One work around you might try is to use the API call to “acc_attach” instead of the pragma version.

#ifdef _OPENACC
#include <openacc.h>
#endif 
....
acc_attach((void**) &ptr);

-Mat

Thanks a lot, Mat, for the detailed explanations with examples!

The workaround of using OpenACC API acc_attach works, and fixes the problem in the code. The cause was indeed related to ‘attach’: the pointer member in the parent class needs to be explicitly attached/associated with the parent class, because its creation is outside of the parent class’s context (i.e. in a child class). This is a very valuable lesson.

Thanks again,
Shine

The workaround of using OpenACC API acc_attach works, and fixes the problem in the code.

That’s great, but if you could still send us a reproducing example, we’d appreciate it. I don’t see any similar bugs so this one is new and I’d like to get it fixed.

Thanks,
Mat

Hi Mat,

Sure, I spent some time on it, and now I have eventually got a simpler code that reproduces the error. To be safe (the code is proprietary), I will discuss this with my boss as he comes back from his vacation the coming Monday (May 20). I will be in touch.

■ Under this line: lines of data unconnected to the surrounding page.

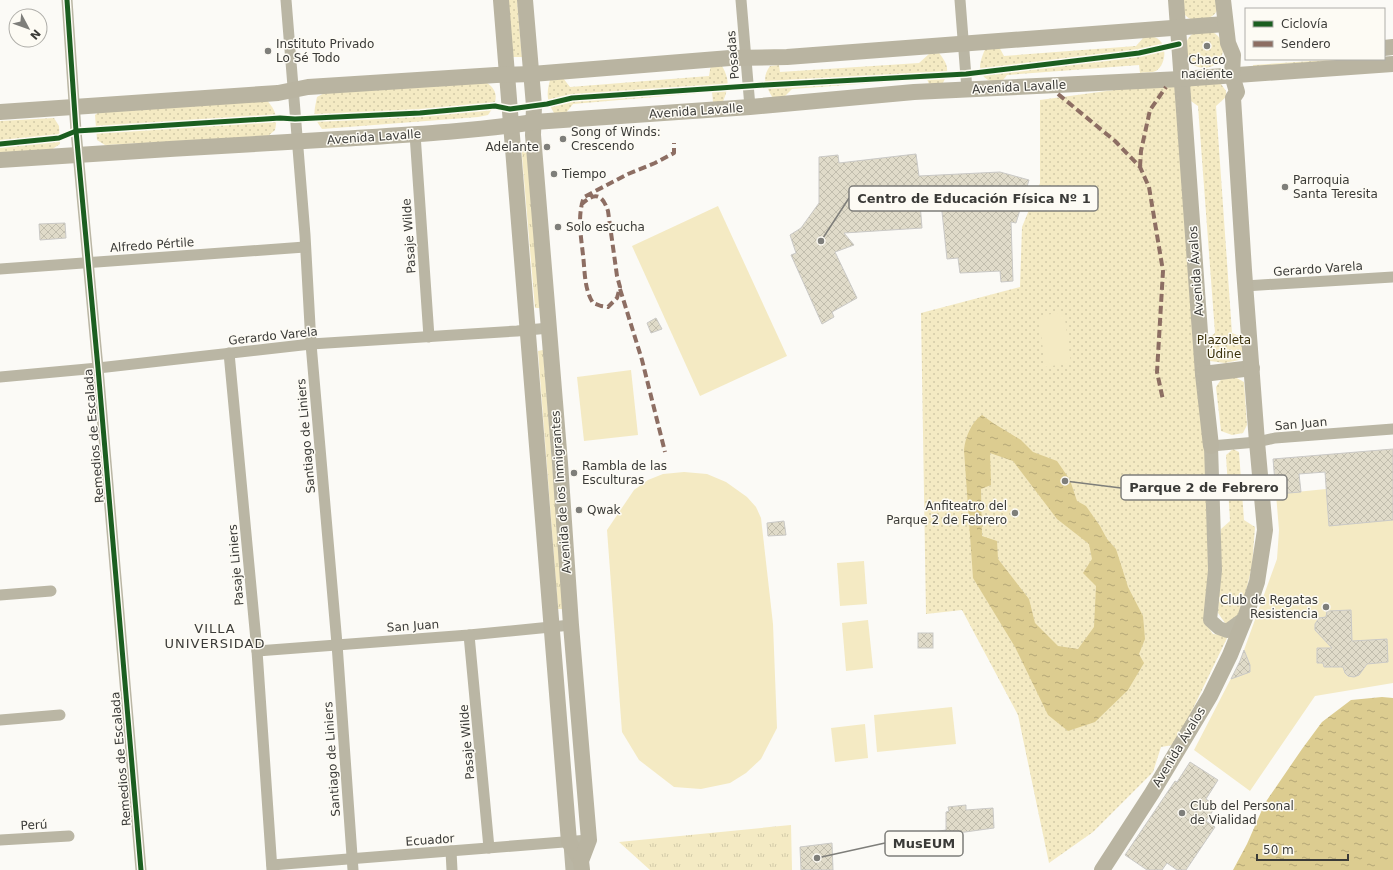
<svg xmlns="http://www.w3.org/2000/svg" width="1393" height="870" font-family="'DejaVu Sans',sans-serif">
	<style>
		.grass { fill: url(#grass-tufts) }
		.park { fill: url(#park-dots) }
		.pitch { fill: #f4eac3 }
		.water { fill: url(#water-ripples); fill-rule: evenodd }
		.building { fill: url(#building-cross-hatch); stroke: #cac9c6 }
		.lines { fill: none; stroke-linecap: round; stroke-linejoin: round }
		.minor { stroke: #bab6a4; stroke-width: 11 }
		.tertiary { stroke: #bab6a4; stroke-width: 14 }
		.secondary { stroke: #b9b4a1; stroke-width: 16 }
		.quiet { stroke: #8d6e63; stroke-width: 4; stroke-dasharray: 8 4; stroke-linecap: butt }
		.cycleway-casing { stroke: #fdfbf4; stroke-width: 8 }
		.cycleway { stroke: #1b5e20; stroke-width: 5 }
		.poi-dot { fill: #7e7e7a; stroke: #fdfbf4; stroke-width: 1.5 }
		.labels { text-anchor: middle; stroke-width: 3; stroke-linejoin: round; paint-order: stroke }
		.poi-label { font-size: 12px; fill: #3b3b38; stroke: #fdfbf4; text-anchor: start }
		.street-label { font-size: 12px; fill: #3b3b38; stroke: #fdfbf4 }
		.park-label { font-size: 12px; fill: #3a310b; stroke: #fdfbf4 }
		.neighbourhood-label { font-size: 13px; letter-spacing: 1px; fill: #3b3b38; stroke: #fdfbf4 }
		.leader { fill: none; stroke: #7e7e7a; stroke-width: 1.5 }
		.callout-dot { fill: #7e7e7a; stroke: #fdfbf4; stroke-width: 1.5 }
		.callout { fill: #fdfbf4; stroke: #7e7e7a; stroke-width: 1.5 }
		.callout-label { font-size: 13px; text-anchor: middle; font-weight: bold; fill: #3b3b38 }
	</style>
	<defs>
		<pattern id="grass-tufts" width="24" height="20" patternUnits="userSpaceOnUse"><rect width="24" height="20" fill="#f4eac3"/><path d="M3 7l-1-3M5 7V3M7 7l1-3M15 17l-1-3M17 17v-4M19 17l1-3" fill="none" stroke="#d2caa8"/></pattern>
		<pattern id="park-dots" width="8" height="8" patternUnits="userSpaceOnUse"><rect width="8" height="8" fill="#f4eac3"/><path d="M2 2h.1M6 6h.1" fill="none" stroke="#d2caa8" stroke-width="1.8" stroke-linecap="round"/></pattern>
		<pattern id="water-ripples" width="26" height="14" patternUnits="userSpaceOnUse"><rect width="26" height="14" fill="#dccc90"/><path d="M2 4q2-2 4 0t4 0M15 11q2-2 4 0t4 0" fill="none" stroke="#b4a777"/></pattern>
		<pattern id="building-cross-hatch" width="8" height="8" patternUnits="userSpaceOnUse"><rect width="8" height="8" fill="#e0dbc9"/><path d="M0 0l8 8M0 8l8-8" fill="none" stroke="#c1bdad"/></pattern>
	</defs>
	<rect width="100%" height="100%" fill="#fbfaf6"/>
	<g class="grass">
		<polygon points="521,144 527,144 540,308 535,308"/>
		<polygon points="543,350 564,609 558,609 538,351"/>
		<polygon points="791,825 792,870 650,870 619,842"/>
	</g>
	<g class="park">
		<polygon points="507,0 517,0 522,57 511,57"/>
		<path d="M1182,0H1219C1218,3 1218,7 1217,10C1214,20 1194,24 1186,16C1182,11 1182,5 1182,0Z"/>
		<circle cx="1204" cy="49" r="19"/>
		<path d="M1144,37C1147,37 1151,36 1154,37C1168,41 1167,64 1156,71C1152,73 1145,72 1140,73L1139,65L1007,75L1000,84C976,79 977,67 986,47L998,45L1004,56L1136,46Z"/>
		<path d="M939,53C950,67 949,71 941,87H930L927,79L792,89L783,98H773C766,87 761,78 770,66L779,65L780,72L919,63L929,54Z"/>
		<polygon points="1341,59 1373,59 1253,67 1253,65"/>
		<path d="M711,64H721C730,80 729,86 723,102H713L712,92L573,104L566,113H554C547,101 546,94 550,80L563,78L570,87L709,76Z"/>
		<polygon points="1194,80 1221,84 1226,91 1226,97 1216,106 1232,333 1244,338 1245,351 1239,360 1225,363 1210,361 1206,340 1215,333 1198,106 1188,99 1187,87"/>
		<path d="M484,81C500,90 498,102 488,115L478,117L322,129C312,115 314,113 317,97L328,91Z"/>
		<polygon points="1173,82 1179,90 1214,566 1206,624 1213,634 1228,636 1185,725 1173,745 1161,747 1153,772 1093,832 1049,863 1018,715 962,610 926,614 921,313 1020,287 1022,227 1040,183 1040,100"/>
		<path d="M266,99C275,110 278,115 275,130L267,137L105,145L97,140L95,115L101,110Z"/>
		<polygon points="54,118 59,126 60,144 48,152 0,155 0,121"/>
		<polygon points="1233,376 1244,382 1247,425 1243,433 1232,435 1221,431 1216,387 1222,378"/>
		<polygon points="1233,449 1239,452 1244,520 1255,527 1252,566 1241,612 1232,623 1225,623 1218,613 1221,529 1230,521 1226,455"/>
	</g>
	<g class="pitch">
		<polygon points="718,206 787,356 700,396 632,246"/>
		<polygon points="1064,312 1071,363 1045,367 1039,316"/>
		<polygon points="631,370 638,435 584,441 577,377"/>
		<polygon points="1393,449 1393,683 1315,696 1250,791 1194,750 1240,661 1277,559 1279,530 1276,494 1326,489 1324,455"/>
		<polygon points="684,472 707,474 726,482 747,497 756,507 761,518 773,624 777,728 761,759 746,773 730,783 701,789 674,787 639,760 622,732 607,530 634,490 648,480 663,474"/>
		<polygon points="864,561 867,604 840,606 837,563"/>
		<polygon points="868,620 873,668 846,671 842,623"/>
		<polygon points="952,707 956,744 877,752 874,715"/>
		<polygon points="865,724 868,758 835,762 831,728"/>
	</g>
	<g class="water">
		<path d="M982,415L993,423L1021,440L1033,452L1057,461L1070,480L1077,501L1086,506L1100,526L1107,539L1116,549L1128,587L1143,616L1145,639L1139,654L1144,663L1128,690L1095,722L1068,731L1048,715L1015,647L973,578L964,450C965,438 971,422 982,415ZM990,453L1013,461L1057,519L1089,544L1092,559L1083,573L1096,586L1094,627L1078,649L1058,646L1035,623L1029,599L998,559L997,541L982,536L981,489L991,485Z"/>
		<polygon points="1382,697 1393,698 1393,870 1233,870 1247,844 1265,803 1302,749 1322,722 1351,700"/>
	</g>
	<g class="building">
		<polygon points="916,154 919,176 1000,172 1029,180 1016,223 1011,222 1013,281 1001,282 1000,271 960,273 958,258 947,259 940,193 939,193 938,188 919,191 922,228 844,233 854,245 835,252 857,298 832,312 834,317 822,324 791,255 796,253 790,235 801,228 819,203 819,157 838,155 839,163"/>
		<polygon points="65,223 66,238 40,240 39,224"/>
		<polygon points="656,318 662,329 651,333 647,323"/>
		<polygon points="1393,449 1393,520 1329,526 1325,472 1299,474 1301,492 1276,494 1273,459"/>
		<polygon points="784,521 786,535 768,536 767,523"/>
		<polygon points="1351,610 1352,641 1387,639 1388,662 1367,664 1359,675 1354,677 1348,676 1345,673 1343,667 1324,667 1323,663 1317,663 1317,648 1332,648 1315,630 1315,624 1319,618 1326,617 1327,611"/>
		<rect x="918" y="633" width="15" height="15"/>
		<polygon points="1244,650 1250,665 1250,672 1231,679 1240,661"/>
		<polygon points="1190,762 1218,780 1206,799 1216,806 1206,821 1215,827 1186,870 1177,870 1167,863 1162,870 1147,870 1125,855 1175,781 1177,782"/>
		<polygon points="966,805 966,810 993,808 994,828 958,833 959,843 935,846 933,832 946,830 946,812 949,811 948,807"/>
		<polygon points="832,843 833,870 801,870 800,847"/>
	</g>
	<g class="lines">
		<g class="minor">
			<polyline points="67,0 76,131 98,368 141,870"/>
			<polyline points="286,0 305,235 311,344 337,644 353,870"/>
			<polyline points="741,0 750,107"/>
			<polyline points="960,0 967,90"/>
			<polyline points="415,134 429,337"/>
			<polyline points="0,269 305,247"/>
			<polyline points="1245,286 1393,277"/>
			<polyline points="229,353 257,651 272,870"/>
			<polyline points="0,377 98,368 311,344 517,331 549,328"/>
			<polyline points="1211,446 1257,442 1275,438 1393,429"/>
			<polyline points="0,595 51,591"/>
			<polyline points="469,635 489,848"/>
			<polyline points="257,651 469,635 571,625"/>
			<polyline points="0,720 60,715"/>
			<polyline points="0,840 69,836"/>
			<polyline points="569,844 571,870"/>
			<polyline points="451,851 452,870"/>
			<polyline points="272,865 589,840"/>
		</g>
		<polyline class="tertiary" points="1211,446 1215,570 1210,620 1219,628 1227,631 1245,618"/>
		<g class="secondary">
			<polyline points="501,0 569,842 581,861"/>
			<polyline points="525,0 534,106 533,135 560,463 571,625 589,840 581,861 582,870"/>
			<polyline points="1176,0 1203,374 1211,446"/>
			<polyline points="1384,48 1393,47"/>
			<polyline points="0,112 278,93 308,87 496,75 532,74 730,58 787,57 1225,24"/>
			<path d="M0,160C113,152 225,146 338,139C403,135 469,132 534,122L750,107L914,92L1181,79L1393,64"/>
			<polyline points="1203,374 1252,368"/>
			<polyline points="1102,870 1152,793 1210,696 1230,655 1245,618 1257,582 1265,530 1257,442 1244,270 1233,98 1237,92 1232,75 1233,55 1228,43 1223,0"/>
		</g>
		<g class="quiet">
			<polyline points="1058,94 1115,141 1140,167 1149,187 1163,271 1157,372 1163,400"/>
			<polyline points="1140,167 1141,151 1150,110 1166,87"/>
			<path d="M581,205C594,192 602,193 608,211L617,276L620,287L617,298L608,307L601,306L593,303C584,289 585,271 583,255C581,236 577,216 584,197L628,174L655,163L674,153V143"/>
			<polyline points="620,289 642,360 665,452"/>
		</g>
		<g class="cycleway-casing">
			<g id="cycleway">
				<polyline points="67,0 76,131 98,368 141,870"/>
				<polyline points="0,144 59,138 76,131 93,130 280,118 295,119 420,113 495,106 510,109 547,104 572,98 765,85 966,74 1139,53 1179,44"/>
			</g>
		</g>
		<use href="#cycleway" class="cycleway"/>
	</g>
	<g class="poi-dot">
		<circle cx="1207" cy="46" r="4"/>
		<circle cx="268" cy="51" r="4"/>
		<circle cx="563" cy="139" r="4"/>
		<circle cx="547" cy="147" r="4"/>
		<circle cx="554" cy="174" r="4"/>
		<circle cx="1285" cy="187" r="4"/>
		<circle cx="558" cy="227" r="4"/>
		<circle cx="574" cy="473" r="4"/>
		<circle cx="579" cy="510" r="4"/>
		<circle cx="1015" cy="513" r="4"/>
		<circle cx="1326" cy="607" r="4"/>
		<circle cx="1182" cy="813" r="4"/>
	</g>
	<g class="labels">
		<g class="poi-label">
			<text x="276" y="48">Instituto Privado<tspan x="276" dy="14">Lo Sé Todo</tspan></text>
			<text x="1207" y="64" text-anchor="middle">Chaco<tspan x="1207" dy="14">naciente</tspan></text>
			<text x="571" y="136">Song of Winds:<tspan x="571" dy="14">Crescendo</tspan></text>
			<text x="539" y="151" text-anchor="end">Adelante</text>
			<text x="562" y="178">Tiempo</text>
			<text x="1293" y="184">Parroquia<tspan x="1293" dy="14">Santa Teresita</tspan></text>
			<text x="566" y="231">Solo escucha</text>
			<text x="582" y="470">Rambla de las<tspan x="582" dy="14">Esculturas</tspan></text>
			<text x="1007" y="510" text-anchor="end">Anfiteatro del<tspan x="1007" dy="14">Parque 2 de Febrero</tspan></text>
			<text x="587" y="514">Qwak</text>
			<text x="1318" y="604" text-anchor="end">Club de Regatas<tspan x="1318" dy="14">Resistencia</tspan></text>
			<text x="1190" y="810">Club del Personal<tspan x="1190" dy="14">de Vialidad</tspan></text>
		</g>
		<g class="street-label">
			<text transform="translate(733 55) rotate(-95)" y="4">Posadas</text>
			<text transform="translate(1019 87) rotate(-3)" y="4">Avenida Lavalle</text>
			<text transform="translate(696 111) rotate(-4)" y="4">Avenida Lavalle</text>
			<text transform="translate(374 137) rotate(-4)" y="4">Avenida Lavalle</text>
			<text transform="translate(409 236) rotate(-94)" y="4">Pasaje Wilde</text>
			<text transform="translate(152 245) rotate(-4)" y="4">Alfredo Pértile</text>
			<text transform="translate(1318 269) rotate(-4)" y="4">Gerardo Varela</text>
			<text transform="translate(1196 271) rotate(-94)" y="4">Avenida Ávalos</text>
			<text transform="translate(273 336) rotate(-6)" y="4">Gerardo Varela</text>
			<text transform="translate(1301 424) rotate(-5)" y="4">San Juan</text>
			<text transform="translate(94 436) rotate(-95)" y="4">Remedios de Escalada</text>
			<text transform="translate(306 436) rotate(-95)" y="4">Santiago de Liniers</text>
			<text transform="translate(561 492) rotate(-94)" y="4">Avenida de los Inmigrantes</text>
			<text transform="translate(236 565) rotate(-95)" y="4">Pasaje Liniers</text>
			<text transform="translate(413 626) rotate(-4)" y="4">San Juan</text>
			<text transform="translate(467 742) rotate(-95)" y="4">Pasaje Wilde</text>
			<text transform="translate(1179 747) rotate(-59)" y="4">Avenida Ávalos</text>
			<text transform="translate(121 759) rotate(-95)" y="4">Remedios de Escalada</text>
			<text transform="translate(332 759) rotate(-94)" y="4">Santiago de Liniers</text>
			<text transform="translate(34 825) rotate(-3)" y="4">Perú</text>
			<text transform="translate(430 840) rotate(-4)" y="4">Ecuador</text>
		</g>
		<g class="park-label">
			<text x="1224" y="344">Plazoleta<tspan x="1224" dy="14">Údine</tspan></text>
		</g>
		<g class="neighbourhood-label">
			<text x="215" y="633">VILLA<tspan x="215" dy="15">UNIVERSIDAD</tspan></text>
		</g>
	</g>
	<path class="leader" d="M821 241L849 198M1065 481L1121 488M817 858L885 843"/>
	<g class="callout-dot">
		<circle cx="821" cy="241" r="4"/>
		<circle cx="1065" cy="481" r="4"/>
		<circle cx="817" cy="858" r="4"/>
	</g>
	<g class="callout">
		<rect x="849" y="186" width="249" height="25" rx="4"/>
		<rect x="1121" y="475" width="166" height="25" rx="4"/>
		<rect x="885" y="831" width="78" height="25" rx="4"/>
	</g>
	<g class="callout-label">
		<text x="974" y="203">Centro de Educación Física Nº 1</text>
		<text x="1204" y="492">Parque 2 de Febrero</text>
		<text x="924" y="848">MusEUM</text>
	</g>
	<rect x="1245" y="8" width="140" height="52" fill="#fdfbf4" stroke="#afaea9"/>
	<rect x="1253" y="21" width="20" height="6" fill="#1b5e20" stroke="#afaea9"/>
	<text x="1281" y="28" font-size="12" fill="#3b3b38">Ciclovía</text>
	<rect x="1253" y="41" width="20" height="6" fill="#8d6e63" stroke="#afaea9"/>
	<text x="1281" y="48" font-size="12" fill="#3b3b38">Sendero</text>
	<g transform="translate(28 28) rotate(131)"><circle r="19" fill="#fdfbf4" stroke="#afaea9"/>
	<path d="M0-3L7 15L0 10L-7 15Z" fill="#7e7e7a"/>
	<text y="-6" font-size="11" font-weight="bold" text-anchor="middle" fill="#3b3b38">N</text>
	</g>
	<path d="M1257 854v6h91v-6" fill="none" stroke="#3b3b38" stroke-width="2"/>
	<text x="1263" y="854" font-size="12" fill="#3b3b38" stroke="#fdfbf4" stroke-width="3" paint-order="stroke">50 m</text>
</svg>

Thanks again for your help,
Shine

Hi Mat,

I have sent an e-mail with the small reproducer code to trs@pgroup.com, after talking with my boss. The title of the e-mail is “Reporting a potential PGI compiler bug with pragma acc enter data attach”. Thanks again for the help!

Cheers,
Shine

Thanks Shine!

I was able to reproduce the error with the attach clause here and filed a problem report (TPR#27182).

-Mat